:: MATERIAL PROVIDED ::
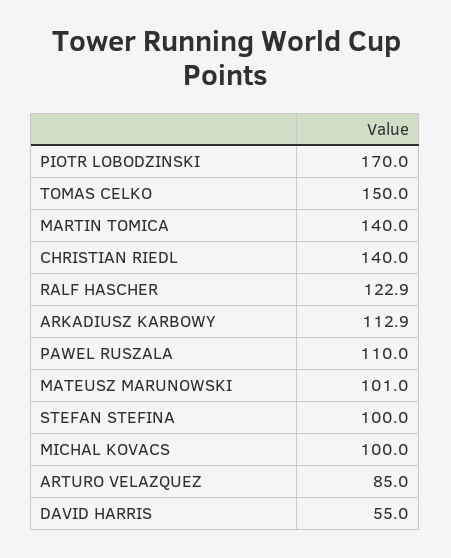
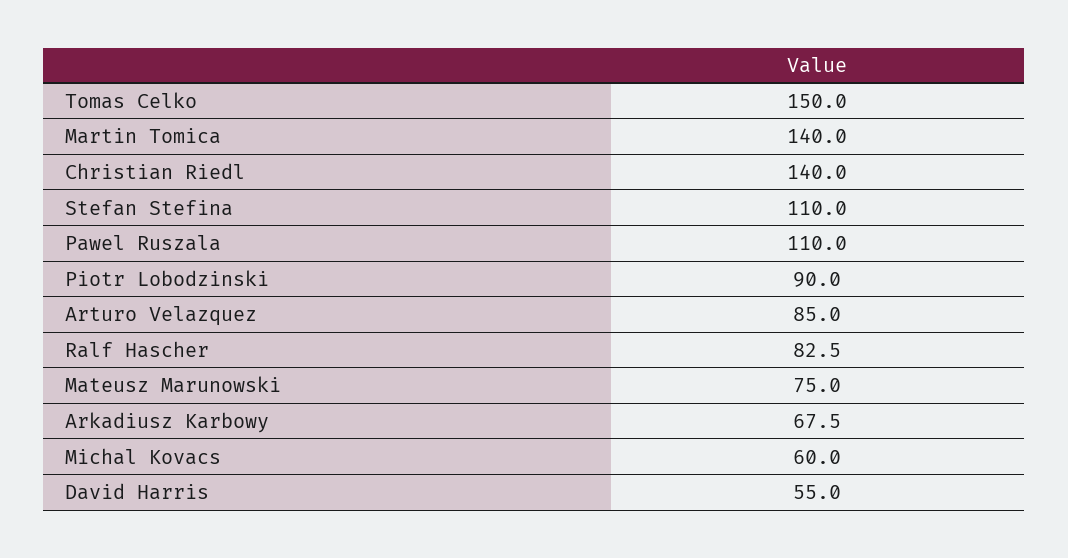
PIOTR LOBODZINSKI: 170 -> 90
RALF HASCHER: 122.9 -> 82.5
ARKADIUSZ KARBOWY: 112.9 -> 67.5
MATEUSZ MARUNOWSKI: 101 -> 75
STEFAN STEFINA: 100 -> 110
MICHAL KOVACS: 100 -> 60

:: TASK TO CARRY OUT ::
Every entry above should be duplicated exactly. Do not include the images.

:: OUTPUT BELOW ::
PIOTR LOBODZINSKI: 170 -> 90
RALF HASCHER: 122.9 -> 82.5
ARKADIUSZ KARBOWY: 112.9 -> 67.5
MATEUSZ MARUNOWSKI: 101 -> 75
STEFAN STEFINA: 100 -> 110
MICHAL KOVACS: 100 -> 60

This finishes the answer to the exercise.